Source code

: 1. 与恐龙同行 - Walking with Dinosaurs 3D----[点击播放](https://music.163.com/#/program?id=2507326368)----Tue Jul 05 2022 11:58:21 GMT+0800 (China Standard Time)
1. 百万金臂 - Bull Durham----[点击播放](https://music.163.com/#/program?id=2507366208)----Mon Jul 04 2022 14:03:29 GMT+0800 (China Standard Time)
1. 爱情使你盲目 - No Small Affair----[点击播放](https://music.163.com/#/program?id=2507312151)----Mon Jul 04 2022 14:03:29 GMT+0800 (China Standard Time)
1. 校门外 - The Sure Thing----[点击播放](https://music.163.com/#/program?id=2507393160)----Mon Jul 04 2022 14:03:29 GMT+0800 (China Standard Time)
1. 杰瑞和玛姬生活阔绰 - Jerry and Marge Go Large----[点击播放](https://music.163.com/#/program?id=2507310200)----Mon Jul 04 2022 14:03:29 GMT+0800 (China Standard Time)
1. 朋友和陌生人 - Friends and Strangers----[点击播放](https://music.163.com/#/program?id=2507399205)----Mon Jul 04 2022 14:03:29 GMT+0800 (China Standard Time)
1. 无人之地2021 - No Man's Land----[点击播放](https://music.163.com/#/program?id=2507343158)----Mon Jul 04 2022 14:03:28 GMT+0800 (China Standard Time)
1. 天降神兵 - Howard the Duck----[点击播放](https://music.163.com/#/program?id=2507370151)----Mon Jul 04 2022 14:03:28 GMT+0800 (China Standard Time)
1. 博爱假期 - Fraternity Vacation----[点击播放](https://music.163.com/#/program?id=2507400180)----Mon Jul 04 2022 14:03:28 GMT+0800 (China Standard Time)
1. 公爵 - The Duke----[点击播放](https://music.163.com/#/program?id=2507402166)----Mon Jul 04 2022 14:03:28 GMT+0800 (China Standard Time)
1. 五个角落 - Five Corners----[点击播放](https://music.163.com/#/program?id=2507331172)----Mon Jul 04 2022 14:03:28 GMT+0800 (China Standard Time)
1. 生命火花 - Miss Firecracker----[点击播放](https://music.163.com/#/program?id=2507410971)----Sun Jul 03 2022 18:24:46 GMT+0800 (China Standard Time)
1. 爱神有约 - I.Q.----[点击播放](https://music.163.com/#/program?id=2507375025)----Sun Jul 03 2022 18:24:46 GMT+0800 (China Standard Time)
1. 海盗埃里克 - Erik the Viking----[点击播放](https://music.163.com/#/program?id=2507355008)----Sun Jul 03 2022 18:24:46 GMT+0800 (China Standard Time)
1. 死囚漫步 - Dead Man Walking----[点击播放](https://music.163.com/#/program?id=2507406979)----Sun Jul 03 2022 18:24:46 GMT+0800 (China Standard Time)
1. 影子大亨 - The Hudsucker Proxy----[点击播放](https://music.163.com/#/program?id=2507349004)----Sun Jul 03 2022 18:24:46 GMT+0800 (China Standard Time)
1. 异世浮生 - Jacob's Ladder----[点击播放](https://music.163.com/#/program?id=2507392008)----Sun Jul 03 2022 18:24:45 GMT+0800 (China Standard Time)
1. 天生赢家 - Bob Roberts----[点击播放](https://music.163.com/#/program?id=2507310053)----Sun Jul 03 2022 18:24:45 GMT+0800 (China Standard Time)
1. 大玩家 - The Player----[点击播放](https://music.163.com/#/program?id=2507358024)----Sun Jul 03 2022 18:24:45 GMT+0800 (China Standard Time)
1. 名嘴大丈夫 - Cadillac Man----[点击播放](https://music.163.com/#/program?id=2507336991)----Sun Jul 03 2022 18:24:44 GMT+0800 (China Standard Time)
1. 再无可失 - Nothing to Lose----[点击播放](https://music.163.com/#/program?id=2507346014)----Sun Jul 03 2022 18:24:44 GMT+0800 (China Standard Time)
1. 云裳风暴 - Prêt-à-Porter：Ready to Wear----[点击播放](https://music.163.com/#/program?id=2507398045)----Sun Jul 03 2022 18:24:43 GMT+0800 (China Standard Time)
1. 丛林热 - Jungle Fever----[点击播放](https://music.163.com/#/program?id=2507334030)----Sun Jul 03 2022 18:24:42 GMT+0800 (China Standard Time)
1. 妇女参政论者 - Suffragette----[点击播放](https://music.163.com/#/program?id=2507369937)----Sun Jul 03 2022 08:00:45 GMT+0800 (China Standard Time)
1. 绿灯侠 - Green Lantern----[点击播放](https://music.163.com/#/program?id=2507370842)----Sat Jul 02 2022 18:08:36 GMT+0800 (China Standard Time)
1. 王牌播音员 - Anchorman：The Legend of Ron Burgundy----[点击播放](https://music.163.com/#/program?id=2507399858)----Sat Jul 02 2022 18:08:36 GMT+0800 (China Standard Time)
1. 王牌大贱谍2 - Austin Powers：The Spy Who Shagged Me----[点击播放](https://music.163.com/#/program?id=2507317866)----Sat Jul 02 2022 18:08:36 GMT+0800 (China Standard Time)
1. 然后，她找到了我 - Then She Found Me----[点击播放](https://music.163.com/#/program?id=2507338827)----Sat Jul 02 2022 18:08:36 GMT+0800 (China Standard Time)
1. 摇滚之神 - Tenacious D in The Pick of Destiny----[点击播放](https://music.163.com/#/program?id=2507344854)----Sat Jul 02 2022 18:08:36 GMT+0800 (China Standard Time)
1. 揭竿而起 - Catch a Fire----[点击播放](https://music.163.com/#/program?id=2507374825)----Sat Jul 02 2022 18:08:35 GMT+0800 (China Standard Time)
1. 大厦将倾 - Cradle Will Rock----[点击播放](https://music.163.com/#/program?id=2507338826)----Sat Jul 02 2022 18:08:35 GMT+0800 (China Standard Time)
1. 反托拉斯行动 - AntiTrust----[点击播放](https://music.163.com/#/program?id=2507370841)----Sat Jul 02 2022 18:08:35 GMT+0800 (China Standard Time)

> _Exercise_: Every line of the material that includes the word "Walking" needs to be copied.

> _Result for this exercise_:
: 1. 与恐龙同行 - Walking with Dinosaurs 3D----[点击播放](https://music.163.com/#/program?id=2507326368)----Tue Jul 05 2022 11:58:21 GMT+0800 (China Standard Time)
1. 死囚漫步 - Dead Man Walking----[点击播放](https://music.163.com/#/program?id=2507406979)----Sun Jul 03 2022 18:24:46 GMT+0800 (China Standard Time)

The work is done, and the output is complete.